Delighted, Rowena perched on the arm of a chair. “When Malory completed her quest, I offered her a gift of her choosing. Any boon that was in my power to grant. I offer you the same now.”

“We made a deal. We both kept our part of it.”

“So she said, or something close enough to the same. I gave her the portrait she'd painted while Kane held her. It seemed to please her. I'd like to offer you these books, all that's in this room. I hope that will please you when you're mistress of this place.”


All
of them?”

“Yes, all,” she said with another laugh. “And all inside this room. Will you accept?”

“You don't have to twist my arm. Thank you.” She moved toward one of the shelves, then stopped herself. “No, if I get started, I won't get out of here for the next two or three years. I'll take very good care of them. I'll treasure this room,” Dana told her. “And everything in it.”

“I know you will. Now, let your man take you home. Let him cherish you tonight, as he wants to.”

“I can do that. You already gave me a gift,” she said as they walked out of the room. “You gave him back to me.”

“You took him back. That's entirely different.” She paused when they reached the door to the portrait room. “He's very handsome, your warrior.”

“Yeah.” She studied him, watched the way he turned his head, the way his eyes met hers, held hers while he slowly smiled.

“See that look there?” she murmured to Rowena.
“That's the one that turns me to jelly.
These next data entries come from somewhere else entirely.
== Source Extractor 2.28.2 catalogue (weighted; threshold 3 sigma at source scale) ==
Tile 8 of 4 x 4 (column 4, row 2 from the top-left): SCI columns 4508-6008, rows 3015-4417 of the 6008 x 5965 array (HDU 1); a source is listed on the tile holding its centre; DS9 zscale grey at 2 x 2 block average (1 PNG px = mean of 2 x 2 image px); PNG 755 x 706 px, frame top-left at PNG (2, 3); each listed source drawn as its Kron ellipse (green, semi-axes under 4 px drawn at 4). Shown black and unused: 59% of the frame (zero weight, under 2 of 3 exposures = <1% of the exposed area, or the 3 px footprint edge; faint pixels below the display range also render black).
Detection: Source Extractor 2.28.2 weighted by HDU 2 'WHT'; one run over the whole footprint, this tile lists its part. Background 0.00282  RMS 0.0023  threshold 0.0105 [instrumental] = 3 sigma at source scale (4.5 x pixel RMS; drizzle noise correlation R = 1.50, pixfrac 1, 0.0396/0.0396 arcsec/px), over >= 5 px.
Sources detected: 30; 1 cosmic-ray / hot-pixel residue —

If he knew that, he'd use it on me every time he wanted his way.”

WHAT were you and Rowena grinning about when you came back in?” Jordan asked.

“That's our little secret.” Instead of opening the car door, she walked past it, then turned to look back at the Peak. “It's going to be ours. I'm still trying to get my head around that. We're going to live here, Jordan.”

He moved behind her, wrapped his arms around her waist and drew her to him. “We'll be happy here. The house wants happiness.”

On a sigh, she tilted her head, pressed her lips to his cheek. “I'm already happy.”

They drove away from the Peak, and neither saw the cloaked figure standing on the parapet under the thin light of the crescent moon.

She watched them go. She wished them well.

And turned when her warrior touched her shoulder. Pressing her cheek to his heart, she wept a little for what was, and for what might be.